Face à la furie de la foule, le Général Kasongo a préféré jouer la prudence en refusant de s’engager plus loin. Cette attitude a été observée dans plusieurs points de la ville ainsi qu’ailleurs, comme à Lubumbashi où la police s’est réduite à assister en spectateur à l’attaque de l’Assemblée provinciale, des sièges des partis et des résidences privées. A Mwene Ditu, dans la province de Lomami, ces mêmes policiers ont assisté, la mort dans l’âme, à l’incendie d’un marché qui s’est consumé jusqu’au dernier madrier, simplement parce que les auteurs de cet incendie, également membres de l’Udps, n’étaient pas contents de la configuration du gouvernement provinciale qui venait d’être publiée.
Ces scènes ont semé la terreur dans les esprits de nombre de congolais qui craignaient, et craignent encore, une déflagration d’une ampleur ingérable. Cependant, même si cela n’est pas arrivé, tous ces événements sont allés trop loin, dans la quasi-indifférence de ceux qui étaient censés gérer ces militants.

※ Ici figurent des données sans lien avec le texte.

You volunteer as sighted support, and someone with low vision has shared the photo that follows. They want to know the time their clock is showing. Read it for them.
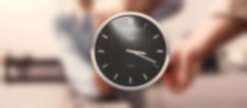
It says 3:19
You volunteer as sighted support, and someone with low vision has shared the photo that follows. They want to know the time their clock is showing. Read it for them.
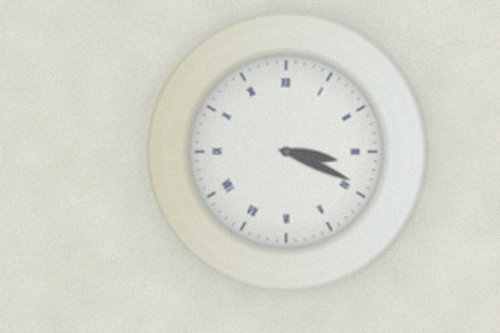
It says 3:19
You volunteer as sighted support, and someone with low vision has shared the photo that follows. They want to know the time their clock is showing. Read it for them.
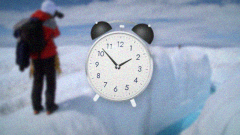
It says 1:52
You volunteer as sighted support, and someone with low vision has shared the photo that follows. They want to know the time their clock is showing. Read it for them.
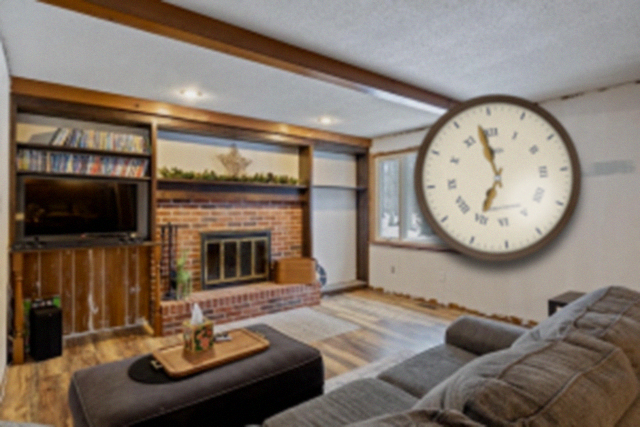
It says 6:58
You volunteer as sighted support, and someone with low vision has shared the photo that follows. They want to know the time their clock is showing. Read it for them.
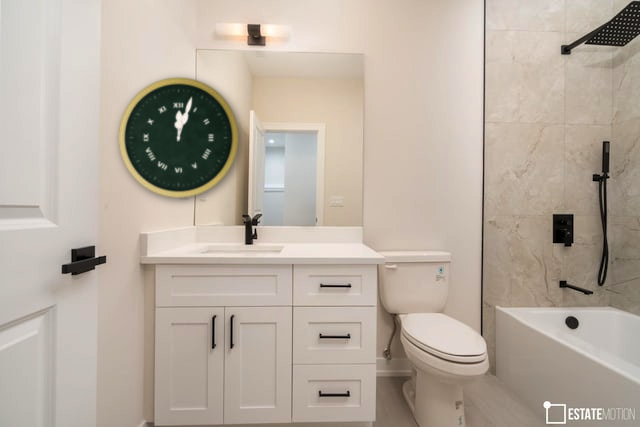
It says 12:03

D’une part, en effet, on a assisté à la désacralisation de l’autorité de l’Etat au profit d’une tendance à la suprématisation de ces hordes de jeunes gens en pleine hystérie au nom d’une souveraineté mal assimilée et qui se déclinait comme un prétexte à toutes sortes de licence. Les forces de l’ordre investies des prérogatives d’ordre publique se sont, pour leur part, senties blessées dans leur amour propre au regard du traitement dont ils ont été l’objet. Aujourd’hui, personne ne peut présager des suites qu’elles pourraient y réserver.

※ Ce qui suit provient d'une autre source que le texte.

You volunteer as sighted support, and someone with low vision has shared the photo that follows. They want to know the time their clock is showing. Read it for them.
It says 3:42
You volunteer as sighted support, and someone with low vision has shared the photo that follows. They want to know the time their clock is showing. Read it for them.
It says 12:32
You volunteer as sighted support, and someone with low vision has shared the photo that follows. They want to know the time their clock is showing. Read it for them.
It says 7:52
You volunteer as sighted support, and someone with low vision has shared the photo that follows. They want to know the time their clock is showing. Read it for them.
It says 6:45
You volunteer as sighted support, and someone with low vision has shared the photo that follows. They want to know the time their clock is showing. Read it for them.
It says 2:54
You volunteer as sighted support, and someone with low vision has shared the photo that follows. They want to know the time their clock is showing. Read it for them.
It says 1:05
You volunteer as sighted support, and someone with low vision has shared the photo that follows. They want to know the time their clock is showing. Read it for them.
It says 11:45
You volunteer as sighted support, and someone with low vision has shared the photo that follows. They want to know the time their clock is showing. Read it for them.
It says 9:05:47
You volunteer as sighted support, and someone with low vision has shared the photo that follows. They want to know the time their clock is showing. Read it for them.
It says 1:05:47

La République désacralisée
Avec cette déchéance de la société, le pays est alors exposé à deux dangereux cas de figure. Soit ces foules en furie en arrivent un jour à un soulèvement populaire contre les institutions et l’autorité établie, entraînant ainsi la chute de la République ; soit, dans un élan d’autodéfense, ce sont les forces de l’ordre qui se soulèvent contre le pouvoir pour aboutir également à la même situation. Dans un tel déchaînement, et comme on l’a entendu durant ces trois jours d’opprobre contre la République, c’est Joseph Kabila, ancien Président de la République, qui sera accusé de tous les pêché d’Israël alors qu’il n’aura été pour rien dans l’hystérie de ces jeunes qui se croient tout permis sans aucune limite.
En fin de compte, la RDC n’a jamais autant vu se réunir les ingrédients d’une insurrection aux conséquences incalculables. Il revient alors aux autorités étatiques, mais aussi aux élites politiques de saisir la gravité de cette situation pour se ressaisir et assumer pleinement leur leadership sur leurs militants respectifs. Les partis politiques sont des espaces d’éducation civique pour forger en chaque congolais une citoyenneté digne de ce nom. Que ces leaders inculquent à leurs troupes le respect des lois et de l’ordre pour sortir le pays de l’anarchie et ainsi le préserver du chaos.
« Le peuple d’abord », c’est avant tout son éducation à des attitudes et comportements républicains.